* [DATASET ENTRIES]
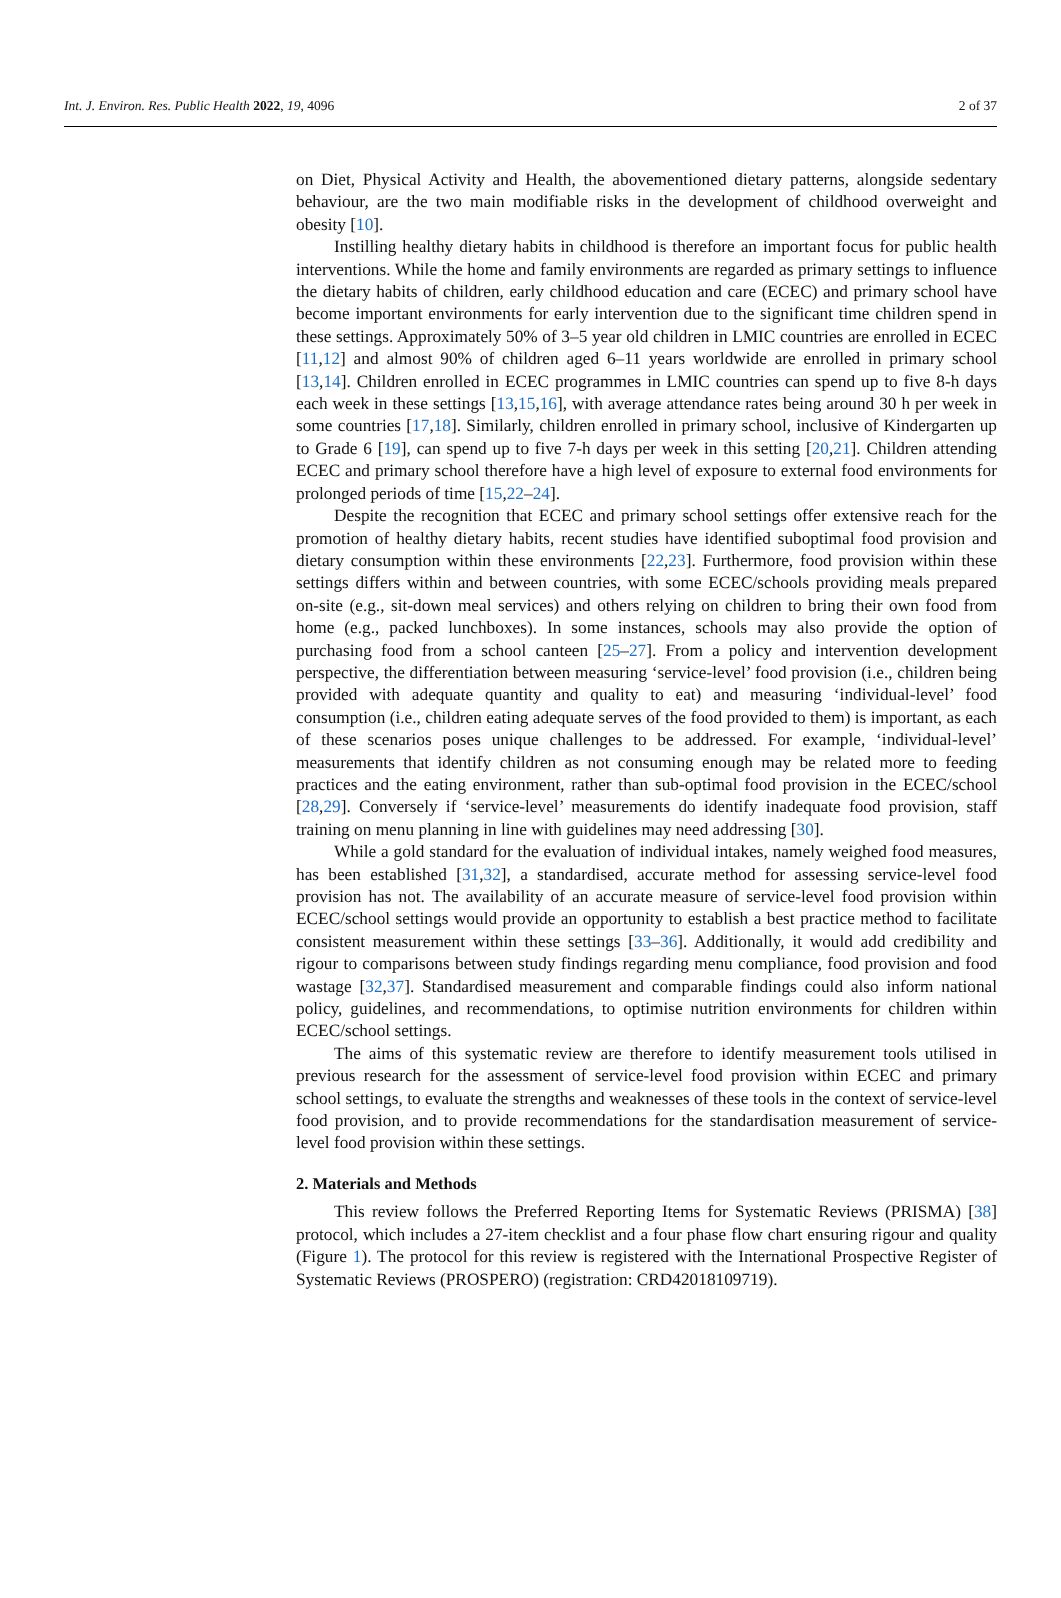Int. J. Environ. Res. Public Health 2022, 19, 4096 2 of 37
on Diet, Physical Activity and Health, the abovementioned dietary patterns, alongside sedentary behaviour, are the two main modifiable risks in the development of childhood overweight and obesity [10].
Instilling healthy dietary habits in childhood is therefore an important focus for public health interventions. While the home and family environments are regarded as primary settings to influence the dietary habits of children, early childhood education and care (ECEC) and primary school have become important environments for early intervention due to the significant time children spend in these settings. Approximately 50% of 3–5 year old children in LMIC countries are enrolled in ECEC [11,12] and almost 90% of children aged 6–11 years worldwide are enrolled in primary school [13,14]. Children enrolled in ECEC programmes in LMIC countries can spend up to five 8-h days each week in these settings [13,15,16], with average attendance rates being around 30 h per week in some countries [17,18]. Similarly, children enrolled in primary school, inclusive of Kindergarten up to Grade 6 [19], can spend up to five 7-h days per week in this setting [20,21]. Children attending ECEC and primary school therefore have a high level of exposure to external food environments for prolonged periods of time [15,22–24].
Despite the recognition that ECEC and primary school settings offer extensive reach for the promotion of healthy dietary habits, recent studies have identified suboptimal food provision and dietary consumption within these environments [22,23]. Furthermore, food provision within these settings differs within and between countries, with some ECEC/schools providing meals prepared on-site (e.g., sit-down meal services) and others relying on children to bring their own food from home (e.g., packed lunchboxes). In some instances, schools may also provide the option of purchasing food from a school canteen [25–27]. From a policy and intervention development perspective, the differentiation between measuring ‘service-level’ food provision (i.e., children being provided with adequate quantity and quality to eat) and measuring ‘individual-level’ food consumption (i.e., children eating adequate serves of the food provided to them) is important, as each of these scenarios poses unique challenges to be addressed. For example, ‘individual-level’ measurements that identify children as not consuming enough may be related more to feeding practices and the eating environment, rather than sub-optimal food provision in the ECEC/school [28,29]. Conversely if ‘service-level’ measurements do identify inadequate food provision, staff training on menu planning in line with guidelines may need addressing [30].
While a gold standard for the evaluation of individual intakes, namely weighed food measures, has been established [31,32], a standardised, accurate method for assessing service-level food provision has not. The availability of an accurate measure of service-level food provision within ECEC/school settings would provide an opportunity to establish a best practice method to facilitate consistent measurement within these settings [33–36]. Additionally, it would add credibility and rigour to comparisons between study findings regarding menu compliance, food provision and food wastage [32,37]. Standardised measurement and comparable findings could also inform national policy, guidelines, and recommendations, to optimise nutrition environments for children within ECEC/school settings.
The aims of this systematic review are therefore to identify measurement tools utilised in previous research for the assessment of service-level food provision within ECEC and primary school settings, to evaluate the strengths and weaknesses of these tools in the context of service-level food provision, and to provide recommendations for the standardisation measurement of service-level food provision within these settings.
2. Materials and Methods
This review follows the Preferred Reporting Items for Systematic Reviews (PRISMA) [38] protocol, which includes a 27-item checklist and a four phase flow chart ensuring rigour and quality (Figure 1). The protocol for this review is registered with the International Prospective Register of Systematic Reviews (PROSPERO) (registration: CRD42018109719).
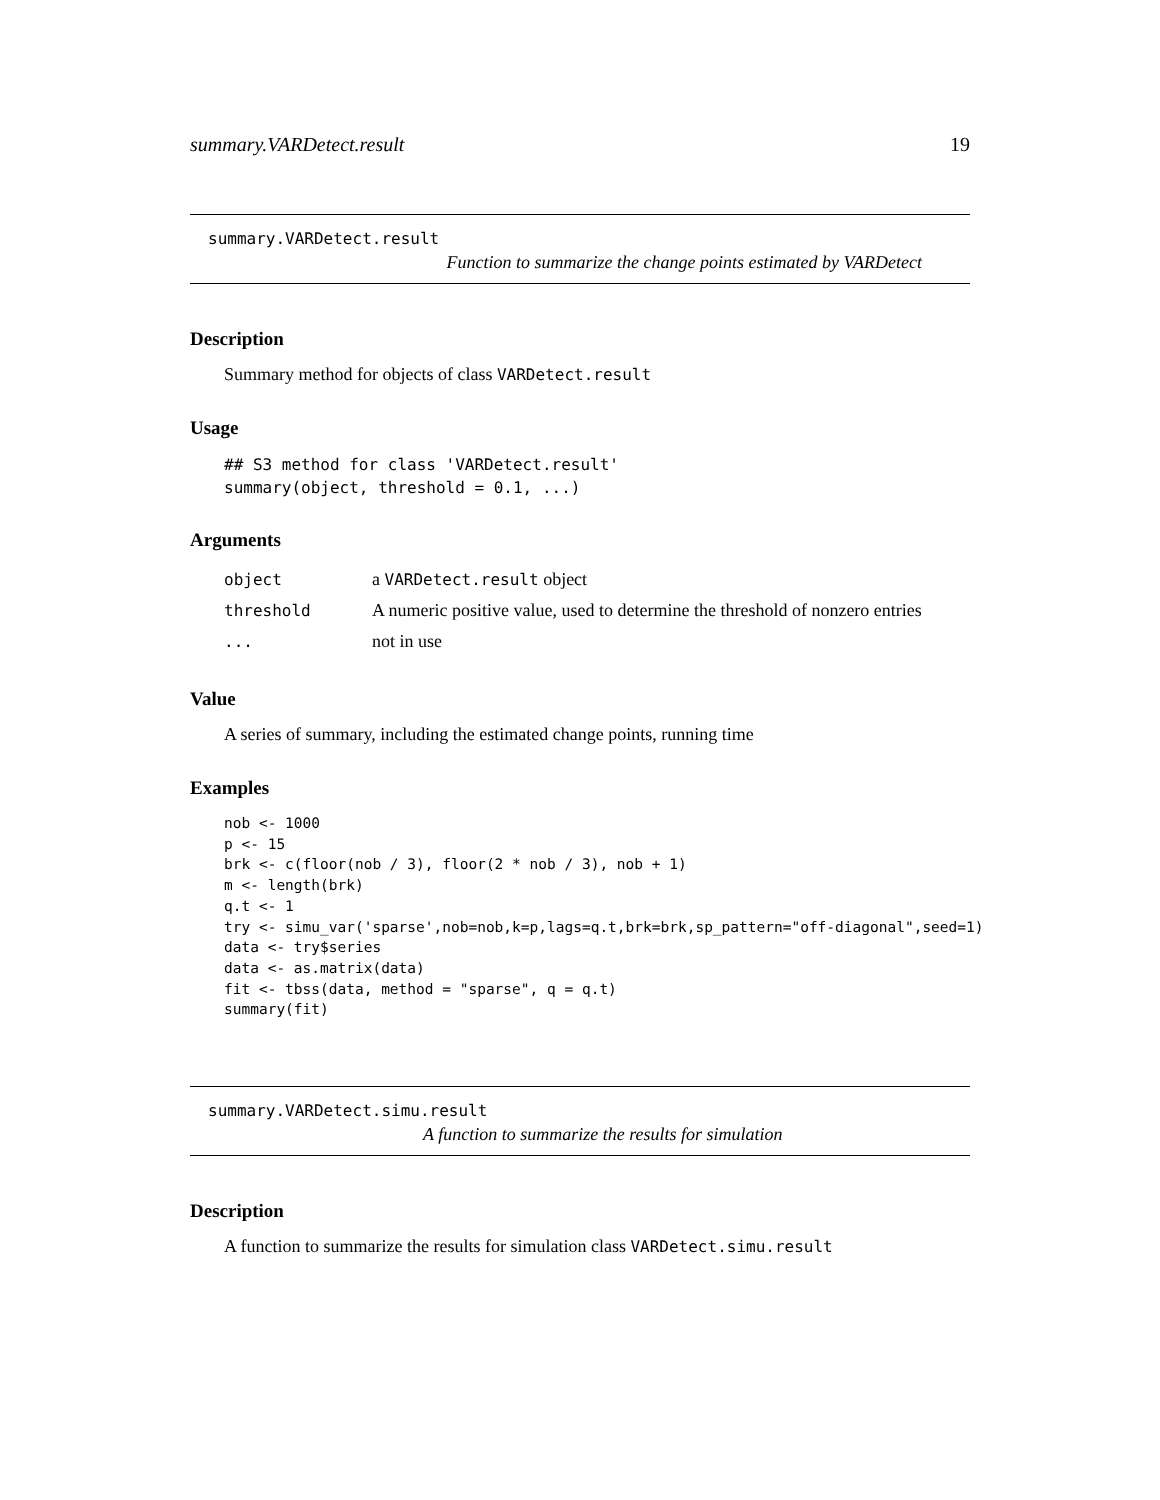summary.VARDetect.result 19
summary.VARDetect.result
Function to summarize the change points estimated by VARDetect
Description
Summary method for objects of class VARDetect.result
Usage
## S3 method for class 'VARDetect.result'
summary(object, threshold = 0.1, ...)
Arguments
| object | a VARDetect.result object |
| threshold | A numeric positive value, used to determine the threshold of nonzero entries |
| ... | not in use |
Value
A series of summary, including the estimated change points, running time
Examples
nob <- 1000
p <- 15
brk <- c(floor(nob / 3), floor(2 * nob / 3), nob + 1)
m <- length(brk)
q.t <- 1
try <- simu_var('sparse',nob=nob,k=p,lags=q.t,brk=brk,sp_pattern="off-diagonal",seed=1)
data <- try$series
data <- as.matrix(data)
fit <- tbss(data, method = "sparse", q = q.t)
summary(fit)
summary.VARDetect.simu.result
A function to summarize the results for simulation
Description
A function to summarize the results for simulation class VARDetect.simu.result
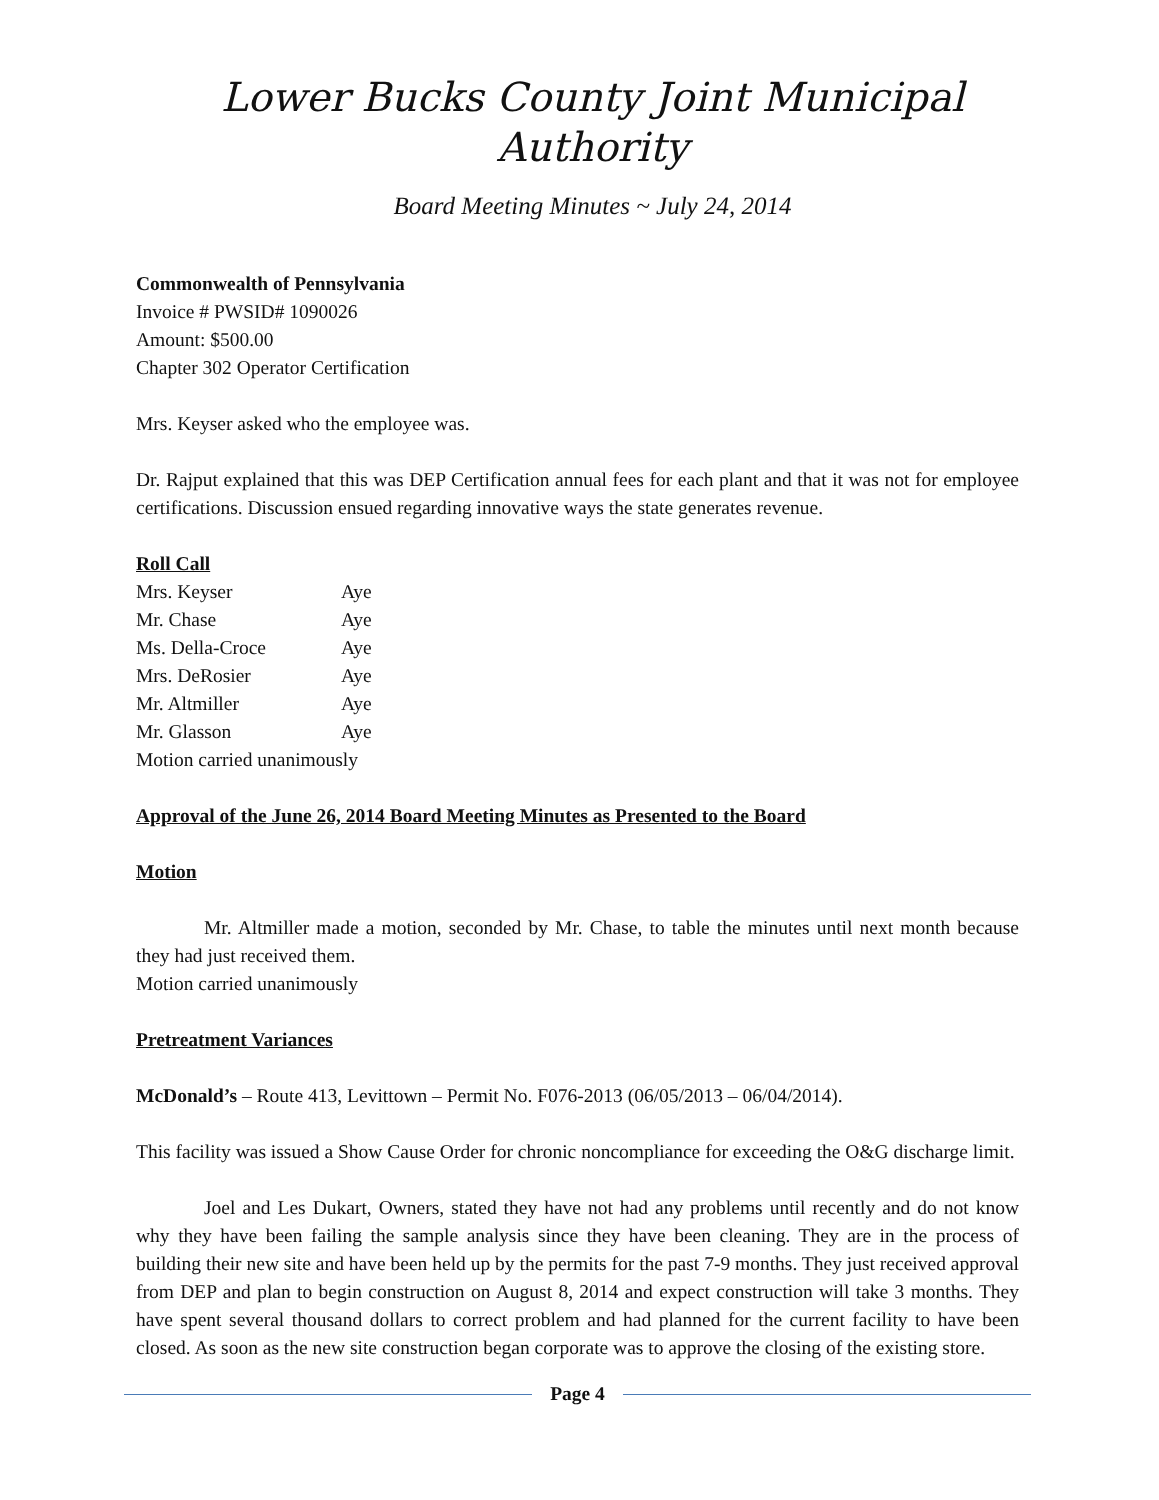Lower Bucks County Joint Municipal Authority
Board Meeting Minutes ~ July 24, 2014
Commonwealth of Pennsylvania
Invoice # PWSID# 1090026
Amount: $500.00
Chapter 302 Operator Certification
Mrs. Keyser asked who the employee was.
Dr. Rajput explained that this was DEP Certification annual fees for each plant and that it was not for employee certifications. Discussion ensued regarding innovative ways the state generates revenue.
Roll Call
Mrs. Keyser Aye
Mr. Chase Aye
Ms. Della-Croce Aye
Mrs. DeRosier Aye
Mr. Altmiller Aye
Mr. Glasson Aye
Motion carried unanimously
Approval of the June 26, 2014 Board Meeting Minutes as Presented to the Board
Motion
Mr. Altmiller made a motion, seconded by Mr. Chase, to table the minutes until next month because they had just received them.
Motion carried unanimously
Pretreatment Variances
McDonald’s – Route 413, Levittown – Permit No. F076-2013 (06/05/2013 – 06/04/2014).
This facility was issued a Show Cause Order for chronic noncompliance for exceeding the O&G discharge limit.
Joel and Les Dukart, Owners, stated they have not had any problems until recently and do not know why they have been failing the sample analysis since they have been cleaning. They are in the process of building their new site and have been held up by the permits for the past 7-9 months. They just received approval from DEP and plan to begin construction on August 8, 2014 and expect construction will take 3 months. They have spent several thousand dollars to correct problem and had planned for the current facility to have been closed. As soon as the new site construction began corporate was to approve the closing of the existing store.
Page 4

* [TASK REQUIREMENTS]
Please write out, exactly as they appear, the lines from the line containing "Joel and Les" through the last line of the records above, both included.

* [YOUR RESPONSE]
Joel and Les Dukart, Owners, stated they have not had any problems until recently and do not know why they have been failing the sample analysis since they have been cleaning. They are in the process of building their new site and have been held up by the permits for the past 7-9 months. They just received approval from DEP and plan to begin construction on August 8, 2014 and expect construction will take 3 months. They have spent several thousand dollars to correct problem and had planned for the current facility to have been closed. As soon as the new site construction began corporate was to approve the closing of the existing store.
Page 4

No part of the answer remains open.